Tears fell from her hollow eyes.
Food wasn’t enough. The crumbling church couldn’t shield them from winter. Minor injuries turned fatal; illnesses demanded treatment.
“Petty theft grew into bigger deals. I wanted a place where no one died. Where everyone smiled.”
Years later, she returned on another celebration day.
“They were all dead.”
She laughed bitterly, tears streaming.
Her stolen goods funded the church, but such a life couldn’t last. Targets of theft or betrayed allies—someone silenced her.
“I couldn’t save anyone.”
Afterward, she confessed her sins. No motive left to sin further.
“That’s when I awakened to holy magic.”
The world’s greatest thief became its cleric. Sent to Polivity, she arrived in this town.
“I thought… this time, I’d do it right. Even someone like me… could still save others.”
She clung to that wish. To save the town. Its people.
“Wrong methods can’t save anyone. Sinful salvation… isn’t salvation.”
She knew this. Yet she piled on pretty lies, striving to save through “clean” means.

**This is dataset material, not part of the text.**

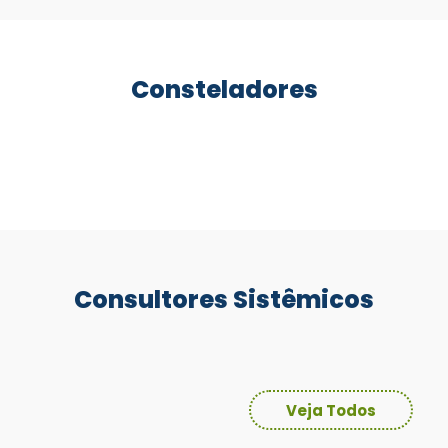
Consteladores
Consultores Sistêmicos
Veja Todos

Everyone knew. She could’ve forced compliance but chose迂回 honesty.
“But I’m no cleric.”
Her voice faded.
“All I have… is a talent for calculating gains and losses.”
No saintly heart. No charisma. Sukui knew the town thrived on her ruthless governance. People obeyed for profit.
“I’m still… just a filthy thief.”
No lies. She’d meant every pretty word—even as scheming calculations ran beneath.
“Sukui-san…”
Her voice barely audible.
“You’re like me. Trying to save the suffering… only to fail and hurt them.”
People like us… playing savior?
“Absurd, right?”
Yet she’d wanted to save this pain-drenched world—her way.
Impossible. But she couldn’t stop.
“So we… go mad. And fail.”
Her eyes closed. These words, her final answer.
“Not yet.”
Sukui pulled her close.
“The plan isn’t over.”
Even if she died, it’d continue.
“Your plan will succeed. Polivity will gain glory. Save countless lives.”
His voice flat, yet resolute.
“I’ll slay the Demon King. Because you asked.”
Together…
“We’ll save this world.”
The cleric, unable to smile, managed a faint twitch.
“Ah… Yes. With you… I could’ve…”
In Sukui’s arms, her breath stilled.